-- Provided records --
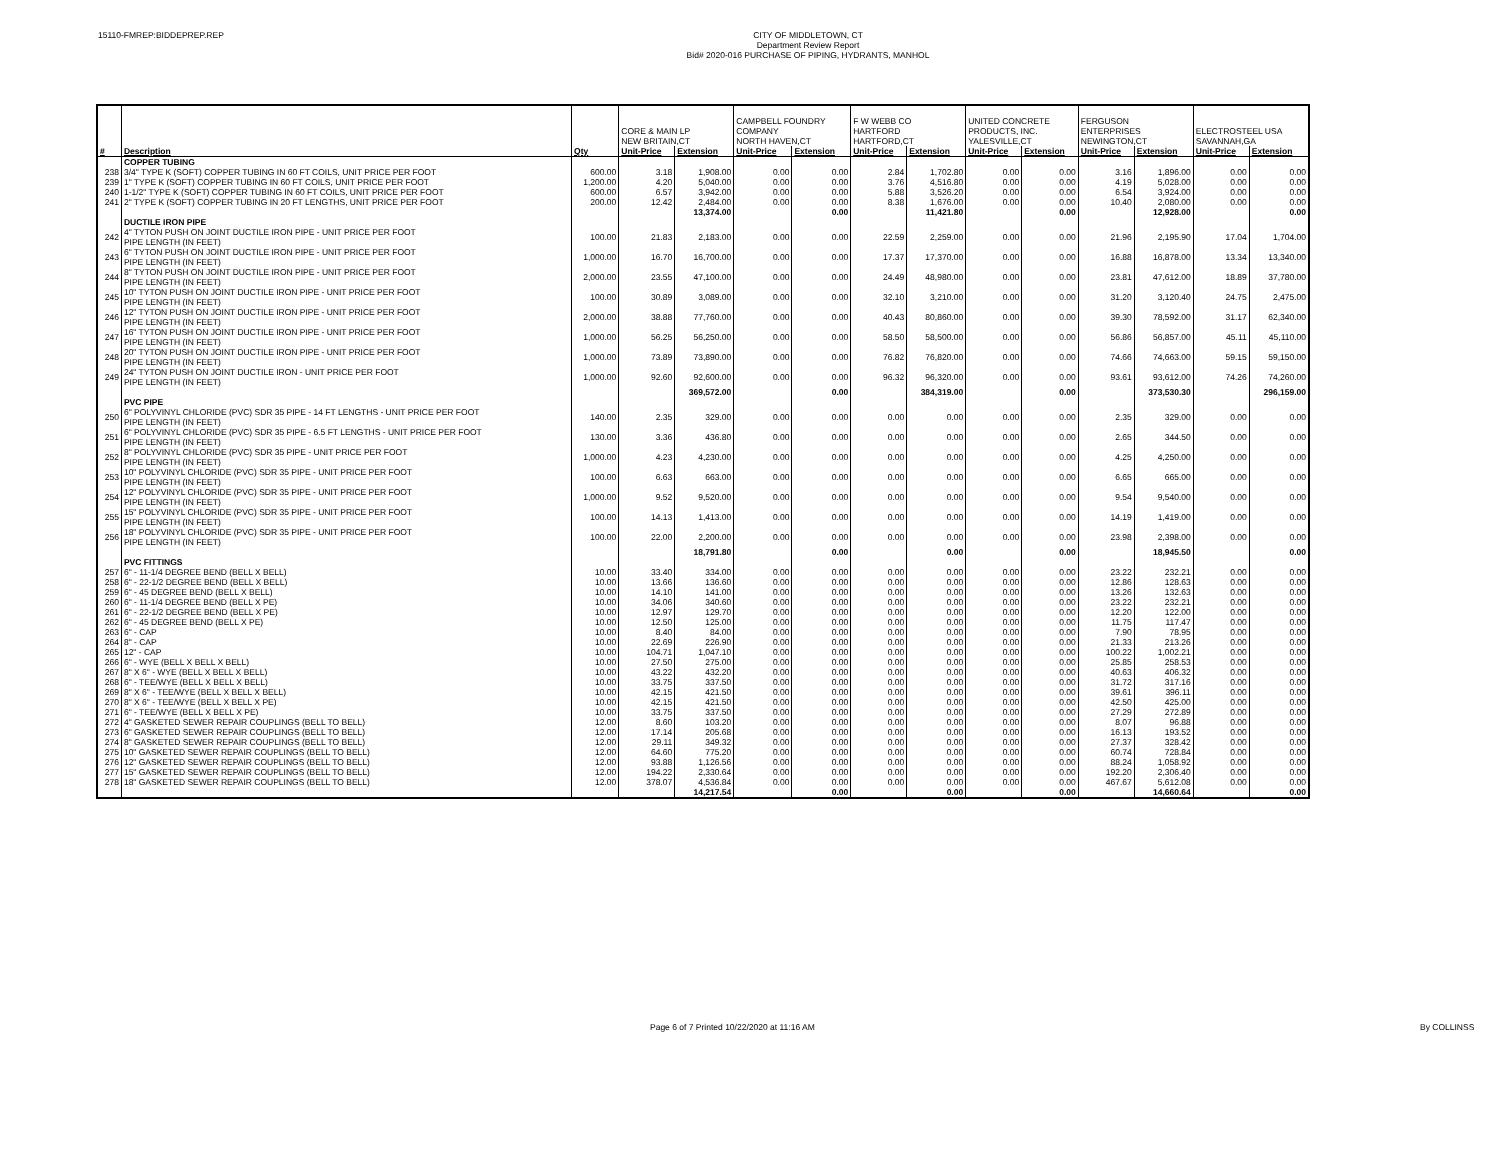15110-FMREP:BIDDEPREP.REP
CITY OF MIDDLETOWN, CT
Department Review Report
Bid# 2020-016 PURCHASE OF PIPING, HYDRANTS, MANHOL
| | | | CORE & MAIN LP NEW BRITAIN,CT | | CAMPBELL FOUNDRY COMPANY NORTH HAVEN,CT | | F W WEBB CO HARTFORD HARTFORD,CT | | UNITED CONCRETE PRODUCTS, INC. YALESVILLE,CT | | FERGUSON ENTERPRISES NEWINGTON,CT | | ELECTROSTEEL USA SAVANNAH,GA | |
| # | Description | Qty | Unit-Price | Extension | Unit-Price | Extension | Unit-Price | Extension | Unit-Price | Extension | Unit-Price | Extension | Unit-Price | Extension |
| | COPPER TUBING | | | | | | | | | | | | | |
| 238 | 3/4" TYPE K (SOFT) COPPER TUBING IN 60 FT COILS, UNIT PRICE PER FOOT | 600.00 | 3.18 | 1,908.00 | 0.00 | 0.00 | 2.84 | 1,702.80 | 0.00 | 0.00 | 3.16 | 1,896.00 | 0.00 | 0.00 |
| 239 | 1" TYPE K (SOFT) COPPER TUBING IN 60 FT COILS, UNIT PRICE PER FOOT | 1,200.00 | 4.20 | 5,040.00 | 0.00 | 0.00 | 3.76 | 4,516.80 | 0.00 | 0.00 | 4.19 | 5,028.00 | 0.00 | 0.00 |
| 240 | 1-1/2" TYPE K (SOFT) COPPER TUBING IN 60 FT COILS, UNIT PRICE PER FOOT | 600.00 | 6.57 | 3,942.00 | 0.00 | 0.00 | 5.88 | 3,526.20 | 0.00 | 0.00 | 6.54 | 3,924.00 | 0.00 | 0.00 |
| 241 | 2" TYPE K (SOFT) COPPER TUBING IN 20 FT LENGTHS, UNIT PRICE PER FOOT | 200.00 | 12.42 | 2,484.00 | 0.00 | 0.00 | 8.38 | 1,676.00 | 0.00 | 0.00 | 10.40 | 2,080.00 | 0.00 | 0.00 |
| | | | | 13,374.00 | | 0.00 | | 11,421.80 | | 0.00 | | 12,928.00 | | 0.00 |
| | DUCTILE IRON PIPE | | | | | | | | | | | | | |
| 242 | 4" TYTON PUSH ON JOINT DUCTILE IRON PIPE - UNIT PRICE PER FOOT PIPE LENGTH (IN FEET) | 100.00 | 21.83 | 2,183.00 | 0.00 | 0.00 | 22.59 | 2,259.00 | 0.00 | 0.00 | 21.96 | 2,195.90 | 17.04 | 1,704.00 |
| 243 | 6" TYTON PUSH ON JOINT DUCTILE IRON PIPE - UNIT PRICE PER FOOT PIPE LENGTH (IN FEET) | 1,000.00 | 16.70 | 16,700.00 | 0.00 | 0.00 | 17.37 | 17,370.00 | 0.00 | 0.00 | 16.88 | 16,878.00 | 13.34 | 13,340.00 |
| 244 | 8" TYTON PUSH ON JOINT DUCTILE IRON PIPE - UNIT PRICE PER FOOT PIPE LENGTH (IN FEET) | 2,000.00 | 23.55 | 47,100.00 | 0.00 | 0.00 | 24.49 | 48,980.00 | 0.00 | 0.00 | 23.81 | 47,612.00 | 18.89 | 37,780.00 |
| 245 | 10" TYTON PUSH ON JOINT DUCTILE IRON PIPE - UNIT PRICE PER FOOT PIPE LENGTH (IN FEET) | 100.00 | 30.89 | 3,089.00 | 0.00 | 0.00 | 32.10 | 3,210.00 | 0.00 | 0.00 | 31.20 | 3,120.40 | 24.75 | 2,475.00 |
| 246 | 12" TYTON PUSH ON JOINT DUCTILE IRON PIPE - UNIT PRICE PER FOOT PIPE LENGTH (IN FEET) | 2,000.00 | 38.88 | 77,760.00 | 0.00 | 0.00 | 40.43 | 80,860.00 | 0.00 | 0.00 | 39.30 | 78,592.00 | 31.17 | 62,340.00 |
| 247 | 16" TYTON PUSH ON JOINT DUCTILE IRON PIPE - UNIT PRICE PER FOOT PIPE LENGTH (IN FEET) | 1,000.00 | 56.25 | 56,250.00 | 0.00 | 0.00 | 58.50 | 58,500.00 | 0.00 | 0.00 | 56.86 | 56,857.00 | 45.11 | 45,110.00 |
| 248 | 20" TYTON PUSH ON JOINT DUCTILE IRON PIPE - UNIT PRICE PER FOOT PIPE LENGTH (IN FEET) | 1,000.00 | 73.89 | 73,890.00 | 0.00 | 0.00 | 76.82 | 76,820.00 | 0.00 | 0.00 | 74.66 | 74,663.00 | 59.15 | 59,150.00 |
| 249 | 24" TYTON PUSH ON JOINT DUCTILE IRON - UNIT PRICE PER FOOT PIPE LENGTH (IN FEET) | 1,000.00 | 92.60 | 92,600.00 | 0.00 | 0.00 | 96.32 | 96,320.00 | 0.00 | 0.00 | 93.61 | 93,612.00 | 74.26 | 74,260.00 |
| | | | | 369,572.00 | | 0.00 | | 384,319.00 | | 0.00 | | 373,530.30 | | 296,159.00 |
| | PVC PIPE | | | | | | | | | | | | | |
| 250 | 6" POLYVINYL CHLORIDE (PVC) SDR 35 PIPE - 14 FT LENGTHS - UNIT PRICE PER FOOT PIPE LENGTH (IN FEET) | 140.00 | 2.35 | 329.00 | 0.00 | 0.00 | 0.00 | 0.00 | 0.00 | 0.00 | 2.35 | 329.00 | 0.00 | 0.00 |
| 251 | 6" POLYVINYL CHLORIDE (PVC) SDR 35 PIPE - 6.5 FT LENGTHS - UNIT PRICE PER FOOT PIPE LENGTH (IN FEET) | 130.00 | 3.36 | 436.80 | 0.00 | 0.00 | 0.00 | 0.00 | 0.00 | 0.00 | 2.65 | 344.50 | 0.00 | 0.00 |
| 252 | 8" POLYVINYL CHLORIDE (PVC) SDR 35 PIPE - UNIT PRICE PER FOOT PIPE LENGTH (IN FEET) | 1,000.00 | 4.23 | 4,230.00 | 0.00 | 0.00 | 0.00 | 0.00 | 0.00 | 0.00 | 4.25 | 4,250.00 | 0.00 | 0.00 |
| 253 | 10" POLYVINYL CHLORIDE (PVC) SDR 35 PIPE - UNIT PRICE PER FOOT PIPE LENGTH (IN FEET) | 100.00 | 6.63 | 663.00 | 0.00 | 0.00 | 0.00 | 0.00 | 0.00 | 0.00 | 6.65 | 665.00 | 0.00 | 0.00 |
| 254 | 12" POLYVINYL CHLORIDE (PVC) SDR 35 PIPE - UNIT PRICE PER FOOT PIPE LENGTH (IN FEET) | 1,000.00 | 9.52 | 9,520.00 | 0.00 | 0.00 | 0.00 | 0.00 | 0.00 | 0.00 | 9.54 | 9,540.00 | 0.00 | 0.00 |
| 255 | 15" POLYVINYL CHLORIDE (PVC) SDR 35 PIPE - UNIT PRICE PER FOOT PIPE LENGTH (IN FEET) | 100.00 | 14.13 | 1,413.00 | 0.00 | 0.00 | 0.00 | 0.00 | 0.00 | 0.00 | 14.19 | 1,419.00 | 0.00 | 0.00 |
| 256 | 18" POLYVINYL CHLORIDE (PVC) SDR 35 PIPE - UNIT PRICE PER FOOT PIPE LENGTH (IN FEET) | 100.00 | 22.00 | 2,200.00 | 0.00 | 0.00 | 0.00 | 0.00 | 0.00 | 0.00 | 23.98 | 2,398.00 | 0.00 | 0.00 |
| | | | | 18,791.80 | | 0.00 | | 0.00 | | 0.00 | | 18,945.50 | | 0.00 |
| | PVC FITTINGS | | | | | | | | | | | | | |
| 257 | 6" - 11-1/4 DEGREE BEND (BELL X BELL) | 10.00 | 33.40 | 334.00 | 0.00 | 0.00 | 0.00 | 0.00 | 0.00 | 0.00 | 23.22 | 232.21 | 0.00 | 0.00 |
| 258 | 6" - 22-1/2 DEGREE BEND (BELL X BELL) | 10.00 | 13.66 | 136.60 | 0.00 | 0.00 | 0.00 | 0.00 | 0.00 | 0.00 | 12.86 | 128.63 | 0.00 | 0.00 |
| 259 | 6" - 45 DEGREE BEND (BELL X BELL) | 10.00 | 14.10 | 141.00 | 0.00 | 0.00 | 0.00 | 0.00 | 0.00 | 0.00 | 13.26 | 132.63 | 0.00 | 0.00 |
| 260 | 6" - 11-1/4 DEGREE BEND (BELL X PE) | 10.00 | 34.06 | 340.60 | 0.00 | 0.00 | 0.00 | 0.00 | 0.00 | 0.00 | 23.22 | 232.21 | 0.00 | 0.00 |
| 261 | 6" - 22-1/2 DEGREE BEND (BELL X PE) | 10.00 | 12.97 | 129.70 | 0.00 | 0.00 | 0.00 | 0.00 | 0.00 | 0.00 | 12.20 | 122.00 | 0.00 | 0.00 |
| 262 | 6" - 45 DEGREE BEND (BELL X PE) | 10.00 | 12.50 | 125.00 | 0.00 | 0.00 | 0.00 | 0.00 | 0.00 | 0.00 | 11.75 | 117.47 | 0.00 | 0.00 |
| 263 | 6" - CAP | 10.00 | 8.40 | 84.00 | 0.00 | 0.00 | 0.00 | 0.00 | 0.00 | 0.00 | 7.90 | 78.95 | 0.00 | 0.00 |
| 264 | 8" - CAP | 10.00 | 22.69 | 226.90 | 0.00 | 0.00 | 0.00 | 0.00 | 0.00 | 0.00 | 21.33 | 213.26 | 0.00 | 0.00 |
| 265 | 12" - CAP | 10.00 | 104.71 | 1,047.10 | 0.00 | 0.00 | 0.00 | 0.00 | 0.00 | 0.00 | 100.22 | 1,002.21 | 0.00 | 0.00 |
| 266 | 6" - WYE (BELL X BELL X BELL) | 10.00 | 27.50 | 275.00 | 0.00 | 0.00 | 0.00 | 0.00 | 0.00 | 0.00 | 25.85 | 258.53 | 0.00 | 0.00 |
| 267 | 8" X 6" - WYE (BELL X BELL X BELL) | 10.00 | 43.22 | 432.20 | 0.00 | 0.00 | 0.00 | 0.00 | 0.00 | 0.00 | 40.63 | 406.32 | 0.00 | 0.00 |
| 268 | 6" - TEE/WYE (BELL X BELL X BELL) | 10.00 | 33.75 | 337.50 | 0.00 | 0.00 | 0.00 | 0.00 | 0.00 | 0.00 | 31.72 | 317.16 | 0.00 | 0.00 |
| 269 | 8" X 6" - TEE/WYE (BELL X BELL X BELL) | 10.00 | 42.15 | 421.50 | 0.00 | 0.00 | 0.00 | 0.00 | 0.00 | 0.00 | 39.61 | 396.11 | 0.00 | 0.00 |
| 270 | 8" X 6" - TEE/WYE (BELL X BELL X PE) | 10.00 | 42.15 | 421.50 | 0.00 | 0.00 | 0.00 | 0.00 | 0.00 | 0.00 | 42.50 | 425.00 | 0.00 | 0.00 |
| 271 | 6" - TEE/WYE (BELL X BELL X PE) | 10.00 | 33.75 | 337.50 | 0.00 | 0.00 | 0.00 | 0.00 | 0.00 | 0.00 | 27.29 | 272.89 | 0.00 | 0.00 |
| 272 | 4" GASKETED SEWER REPAIR COUPLINGS (BELL TO BELL) | 12.00 | 8.60 | 103.20 | 0.00 | 0.00 | 0.00 | 0.00 | 0.00 | 0.00 | 8.07 | 96.88 | 0.00 | 0.00 |
| 273 | 6" GASKETED SEWER REPAIR COUPLINGS (BELL TO BELL) | 12.00 | 17.14 | 205.68 | 0.00 | 0.00 | 0.00 | 0.00 | 0.00 | 0.00 | 16.13 | 193.52 | 0.00 | 0.00 |
| 274 | 8" GASKETED SEWER REPAIR COUPLINGS (BELL TO BELL) | 12.00 | 29.11 | 349.32 | 0.00 | 0.00 | 0.00 | 0.00 | 0.00 | 0.00 | 27.37 | 328.42 | 0.00 | 0.00 |
| 275 | 10" GASKETED SEWER REPAIR COUPLINGS (BELL TO BELL) | 12.00 | 64.60 | 775.20 | 0.00 | 0.00 | 0.00 | 0.00 | 0.00 | 0.00 | 60.74 | 728.84 | 0.00 | 0.00 |
| 276 | 12" GASKETED SEWER REPAIR COUPLINGS (BELL TO BELL) | 12.00 | 93.88 | 1,126.56 | 0.00 | 0.00 | 0.00 | 0.00 | 0.00 | 0.00 | 88.24 | 1,058.92 | 0.00 | 0.00 |
| 277 | 15" GASKETED SEWER REPAIR COUPLINGS (BELL TO BELL) | 12.00 | 194.22 | 2,330.64 | 0.00 | 0.00 | 0.00 | 0.00 | 0.00 | 0.00 | 192.20 | 2,306.40 | 0.00 | 0.00 |
| 278 | 18" GASKETED SEWER REPAIR COUPLINGS (BELL TO BELL) | 12.00 | 378.07 | 4,536.84 | 0.00 | 0.00 | 0.00 | 0.00 | 0.00 | 0.00 | 467.67 | 5,612.08 | 0.00 | 0.00 |
| | | | | 14,217.54 | | 0.00 | | 0.00 | | 0.00 | | 14,660.64 | | 0.00 |
Page 6 of 7 Printed 10/22/2020 at 11:16 AM By COLLINSS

-- Try it --
In the listing above, find the line with "PVC FITTINGS |" and the line with "132.63 | 0.00 | 0.00 |"; set down exactly those two lines and every line between them, nothing more.

-- Result --
| | PVC FITTINGS | | | | | | | | | | | | | |
| 257 | 6" - 11-1/4 DEGREE BEND (BELL X BELL) | 10.00 | 33.40 | 334.00 | 0.00 | 0.00 | 0.00 | 0.00 | 0.00 | 0.00 | 23.22 | 232.21 | 0.00 | 0.00 |
| 258 | 6" - 22-1/2 DEGREE BEND (BELL X BELL) | 10.00 | 13.66 | 136.60 | 0.00 | 0.00 | 0.00 | 0.00 | 0.00 | 0.00 | 12.86 | 128.63 | 0.00 | 0.00 |
| 259 | 6" - 45 DEGREE BEND (BELL X BELL) | 10.00 | 14.10 | 141.00 | 0.00 | 0.00 | 0.00 | 0.00 | 0.00 | 0.00 | 13.26 | 132.63 | 0.00 | 0.00 |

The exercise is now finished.